Audio By Carbonatix
The Bank of Ghana will begin a review of its benchmark lending rate today, the first after fuel prices rose and the cedi retreated sharply against the US dollar for the better part of January.
Events indicate the likelihood of a fourth consecutive rate-hold, with robust economic activity countered by a less benign inflation outlook. The bank’s monetary-policy committee has kept its policy rate at 12.5 percent since July 2011.
A brief surge in foreign exchange demand last month as corporates stocked up for the new year put pressure on the cedi, which suffered incremental losses that rose to 3 percent in the first three weeks of January.
The impact of this and 15-30 percent hikes in petrol and gas prices on inflation will be known on Wednesday, when the Ghana Statistical Service (GSS) releases January inflation data.
In December, the consumer price index increased slightly to 8.58 percent from 8.55 percent in November as economic activity picked up in the holiday season, the GSS said.
An emerging risk to the inflation outlook should be the announcement of a 20 percent increase in the national minimum wage to GH¢4.48 (US$2.25) after a meeting between the government, private-sector employers and the Trades Union Congress last week.
Investment bank Renaissance Capital has already revised its 2012 average inflation forecast for Ghana to 10.7 percent from 9.2 percent on the back of higher transport costs and spread-through effects.
Robust growth
Fresh output data released last month showed the economy expanded by 15.9 percent year-on-year in the first three quarters of 2011. The full-year growth projection for 2011 remains 13.6 percent, with a slower but robust 9.4 percent expected in 2012.
Oil and the services sector will continue to drive growth, Fifi Kwetey, Deputy Finance Minister, said.
Renaissance has forecast oil-export earnings to increase by about 20 percent year-on-year in 2012, and Jubilee Field operator Tullow has said crude output will come in within 70,000-90,000 barrels a day this year.
Continued cedi risks
“We expect uncertainty to increase as the elections approach, owing to concerns about policy continuity and the possible build-up of tensions during the campaign period. We think this will be negative for the cedi, as some short-term investors close their positions and others adopt a wait-and-see approach,” Renaissance said.

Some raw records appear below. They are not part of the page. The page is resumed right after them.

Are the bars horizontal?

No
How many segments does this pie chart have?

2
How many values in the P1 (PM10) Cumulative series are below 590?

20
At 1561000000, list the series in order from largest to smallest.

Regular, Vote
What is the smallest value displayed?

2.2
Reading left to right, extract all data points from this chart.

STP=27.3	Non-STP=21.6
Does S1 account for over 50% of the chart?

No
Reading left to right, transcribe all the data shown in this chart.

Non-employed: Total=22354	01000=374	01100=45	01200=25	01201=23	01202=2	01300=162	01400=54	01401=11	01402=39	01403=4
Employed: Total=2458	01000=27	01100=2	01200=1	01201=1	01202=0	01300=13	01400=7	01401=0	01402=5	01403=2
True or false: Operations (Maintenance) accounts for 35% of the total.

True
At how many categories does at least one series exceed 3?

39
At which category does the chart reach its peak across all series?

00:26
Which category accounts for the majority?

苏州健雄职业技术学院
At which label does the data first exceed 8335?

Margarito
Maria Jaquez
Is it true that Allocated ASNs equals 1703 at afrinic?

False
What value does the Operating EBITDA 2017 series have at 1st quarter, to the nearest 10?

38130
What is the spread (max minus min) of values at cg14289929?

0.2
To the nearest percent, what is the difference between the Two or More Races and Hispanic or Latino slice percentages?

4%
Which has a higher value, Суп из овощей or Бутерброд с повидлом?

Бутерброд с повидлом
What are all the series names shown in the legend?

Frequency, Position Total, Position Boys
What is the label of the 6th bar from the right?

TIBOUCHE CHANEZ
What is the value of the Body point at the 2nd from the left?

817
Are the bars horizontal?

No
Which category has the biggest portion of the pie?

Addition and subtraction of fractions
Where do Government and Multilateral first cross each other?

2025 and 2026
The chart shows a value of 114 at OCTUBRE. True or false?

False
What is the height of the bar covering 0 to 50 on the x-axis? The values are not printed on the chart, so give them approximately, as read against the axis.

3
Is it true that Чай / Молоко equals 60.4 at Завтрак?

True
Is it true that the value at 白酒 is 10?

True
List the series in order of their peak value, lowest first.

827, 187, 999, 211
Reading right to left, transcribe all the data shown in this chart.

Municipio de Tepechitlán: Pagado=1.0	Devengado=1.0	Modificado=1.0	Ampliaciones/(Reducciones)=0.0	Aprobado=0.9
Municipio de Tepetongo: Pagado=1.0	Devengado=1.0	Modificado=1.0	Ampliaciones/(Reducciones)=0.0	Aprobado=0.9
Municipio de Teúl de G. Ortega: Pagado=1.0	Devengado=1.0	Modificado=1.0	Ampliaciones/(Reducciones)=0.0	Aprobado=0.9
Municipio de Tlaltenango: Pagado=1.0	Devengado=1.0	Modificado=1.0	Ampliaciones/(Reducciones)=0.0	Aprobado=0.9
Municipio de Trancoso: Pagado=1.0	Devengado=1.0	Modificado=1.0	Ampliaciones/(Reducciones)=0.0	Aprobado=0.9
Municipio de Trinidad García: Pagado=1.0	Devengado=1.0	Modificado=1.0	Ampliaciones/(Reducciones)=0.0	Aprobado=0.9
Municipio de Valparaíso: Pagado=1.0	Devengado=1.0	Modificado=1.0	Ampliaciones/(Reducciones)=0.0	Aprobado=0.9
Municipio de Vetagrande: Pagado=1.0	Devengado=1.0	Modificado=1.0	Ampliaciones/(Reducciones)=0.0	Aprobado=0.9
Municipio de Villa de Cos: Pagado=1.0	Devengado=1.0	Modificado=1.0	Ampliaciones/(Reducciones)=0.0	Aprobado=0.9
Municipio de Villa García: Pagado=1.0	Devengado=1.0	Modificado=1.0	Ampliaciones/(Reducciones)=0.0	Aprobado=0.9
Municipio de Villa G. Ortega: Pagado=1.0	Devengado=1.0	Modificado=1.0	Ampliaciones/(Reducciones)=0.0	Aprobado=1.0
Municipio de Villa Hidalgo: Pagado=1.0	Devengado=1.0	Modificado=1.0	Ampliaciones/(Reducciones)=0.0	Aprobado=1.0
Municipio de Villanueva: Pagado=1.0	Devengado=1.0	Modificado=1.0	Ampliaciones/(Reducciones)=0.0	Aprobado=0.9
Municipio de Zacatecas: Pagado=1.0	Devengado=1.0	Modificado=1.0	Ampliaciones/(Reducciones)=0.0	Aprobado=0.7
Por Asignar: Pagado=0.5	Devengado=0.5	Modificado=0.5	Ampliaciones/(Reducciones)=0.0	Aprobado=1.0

A forecast by Yaw Adu-Koranteng, currency-market watcher at Gold Coast Securities, said the cedi could incur losses of between 8-9 percent this year, with the risk of a steeper fall if fiscal management worsens ahead of the December polls.
Fiscal consolidation
Fifi Kwetey told a global investment gathering in Accra last week that the government will continue fiscal consolidation and stick to budgetary targets.
“We’re looking at a budget deficit of 3.9 percent at the end of 2011, and this year we expect to stay within the range of 4 percent,” he said.
Falling deficits notwithstanding, the public wage-bill, which consumes around 41 percent of government revenues, remains an albatross, analysts have said -- and the outlook in 2012 depends a great deal on the extent to which continued wage agitations and disagreements over the Single Spine Pay Policy do not increase the burden on the fiscal purse.